* [TRY IT] Using the data below, count the lines where "высшей" appears, and answer with the number alone.

* [EXTRACTED MATERIAL]
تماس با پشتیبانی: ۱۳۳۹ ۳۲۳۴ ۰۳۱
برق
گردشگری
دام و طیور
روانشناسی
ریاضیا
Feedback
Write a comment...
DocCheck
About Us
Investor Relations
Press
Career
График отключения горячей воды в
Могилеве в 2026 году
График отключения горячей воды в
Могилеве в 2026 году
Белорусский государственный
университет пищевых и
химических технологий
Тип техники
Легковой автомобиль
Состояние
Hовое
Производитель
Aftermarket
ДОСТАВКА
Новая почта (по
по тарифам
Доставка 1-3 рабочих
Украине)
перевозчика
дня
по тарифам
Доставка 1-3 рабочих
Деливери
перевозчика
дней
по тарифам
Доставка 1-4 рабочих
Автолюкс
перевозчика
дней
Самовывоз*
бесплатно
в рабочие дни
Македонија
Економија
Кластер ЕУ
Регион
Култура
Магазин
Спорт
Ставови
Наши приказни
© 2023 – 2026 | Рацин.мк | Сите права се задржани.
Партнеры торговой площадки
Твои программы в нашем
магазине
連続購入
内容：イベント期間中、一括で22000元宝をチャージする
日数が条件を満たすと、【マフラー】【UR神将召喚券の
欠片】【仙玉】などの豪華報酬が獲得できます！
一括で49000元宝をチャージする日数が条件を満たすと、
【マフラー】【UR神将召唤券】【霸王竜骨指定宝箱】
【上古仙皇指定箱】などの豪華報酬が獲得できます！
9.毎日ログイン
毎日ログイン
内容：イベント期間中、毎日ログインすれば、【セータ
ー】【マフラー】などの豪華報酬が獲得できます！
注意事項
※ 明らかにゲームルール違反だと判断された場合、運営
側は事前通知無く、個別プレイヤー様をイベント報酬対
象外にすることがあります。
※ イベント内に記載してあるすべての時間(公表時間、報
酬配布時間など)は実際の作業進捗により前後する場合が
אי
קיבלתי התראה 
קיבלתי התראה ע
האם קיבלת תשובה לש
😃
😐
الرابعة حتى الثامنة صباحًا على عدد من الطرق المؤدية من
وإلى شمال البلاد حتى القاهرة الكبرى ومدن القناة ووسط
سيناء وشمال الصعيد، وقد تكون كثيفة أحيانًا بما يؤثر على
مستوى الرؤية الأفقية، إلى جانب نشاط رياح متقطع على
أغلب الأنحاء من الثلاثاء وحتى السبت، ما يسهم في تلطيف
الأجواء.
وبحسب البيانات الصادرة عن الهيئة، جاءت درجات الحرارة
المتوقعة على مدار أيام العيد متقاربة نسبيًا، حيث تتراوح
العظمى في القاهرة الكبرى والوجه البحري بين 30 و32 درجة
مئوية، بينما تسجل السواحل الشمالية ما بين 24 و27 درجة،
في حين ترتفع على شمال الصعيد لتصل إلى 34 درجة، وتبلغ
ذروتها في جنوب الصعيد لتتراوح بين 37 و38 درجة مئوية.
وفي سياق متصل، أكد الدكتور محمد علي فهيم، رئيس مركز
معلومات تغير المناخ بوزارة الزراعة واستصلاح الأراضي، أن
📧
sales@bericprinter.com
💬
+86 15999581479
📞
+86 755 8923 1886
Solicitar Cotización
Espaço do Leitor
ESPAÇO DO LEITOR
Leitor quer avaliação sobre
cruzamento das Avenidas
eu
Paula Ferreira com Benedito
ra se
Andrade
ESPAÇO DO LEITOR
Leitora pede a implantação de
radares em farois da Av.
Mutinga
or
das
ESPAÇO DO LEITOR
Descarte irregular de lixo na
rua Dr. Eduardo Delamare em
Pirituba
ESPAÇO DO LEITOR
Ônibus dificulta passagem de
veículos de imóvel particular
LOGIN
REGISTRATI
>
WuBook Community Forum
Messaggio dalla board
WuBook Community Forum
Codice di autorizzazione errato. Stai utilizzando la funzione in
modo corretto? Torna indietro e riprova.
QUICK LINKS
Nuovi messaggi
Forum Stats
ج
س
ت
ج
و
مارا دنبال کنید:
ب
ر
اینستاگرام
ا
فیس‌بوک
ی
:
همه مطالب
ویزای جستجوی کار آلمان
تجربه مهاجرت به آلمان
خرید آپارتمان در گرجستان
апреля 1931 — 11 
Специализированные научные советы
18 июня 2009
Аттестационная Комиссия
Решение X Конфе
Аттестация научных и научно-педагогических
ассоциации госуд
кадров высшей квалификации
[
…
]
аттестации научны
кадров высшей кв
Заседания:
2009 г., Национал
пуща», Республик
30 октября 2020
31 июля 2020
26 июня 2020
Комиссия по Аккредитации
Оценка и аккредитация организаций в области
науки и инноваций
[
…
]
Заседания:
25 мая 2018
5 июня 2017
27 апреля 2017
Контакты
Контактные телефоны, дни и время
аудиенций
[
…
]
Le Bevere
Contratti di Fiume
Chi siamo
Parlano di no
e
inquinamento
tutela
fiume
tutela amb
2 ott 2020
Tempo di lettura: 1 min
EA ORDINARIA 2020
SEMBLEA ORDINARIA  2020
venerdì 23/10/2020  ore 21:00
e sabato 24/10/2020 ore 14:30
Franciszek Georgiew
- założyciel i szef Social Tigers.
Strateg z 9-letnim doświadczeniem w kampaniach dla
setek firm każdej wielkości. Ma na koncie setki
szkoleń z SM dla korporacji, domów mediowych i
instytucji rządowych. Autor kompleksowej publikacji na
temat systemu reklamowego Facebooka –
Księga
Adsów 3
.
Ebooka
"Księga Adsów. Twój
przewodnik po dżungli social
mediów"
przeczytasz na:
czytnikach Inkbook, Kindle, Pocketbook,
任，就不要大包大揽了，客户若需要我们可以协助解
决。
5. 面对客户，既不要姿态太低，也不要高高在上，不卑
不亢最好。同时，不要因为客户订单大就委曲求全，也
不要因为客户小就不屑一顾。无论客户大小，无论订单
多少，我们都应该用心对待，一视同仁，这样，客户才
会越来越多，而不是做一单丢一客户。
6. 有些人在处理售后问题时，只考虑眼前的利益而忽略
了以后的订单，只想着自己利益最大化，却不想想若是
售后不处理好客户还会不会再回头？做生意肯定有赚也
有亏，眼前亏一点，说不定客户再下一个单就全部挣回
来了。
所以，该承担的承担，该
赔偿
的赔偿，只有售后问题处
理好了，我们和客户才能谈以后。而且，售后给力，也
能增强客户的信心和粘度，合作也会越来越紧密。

* [ANSWER BOX] 2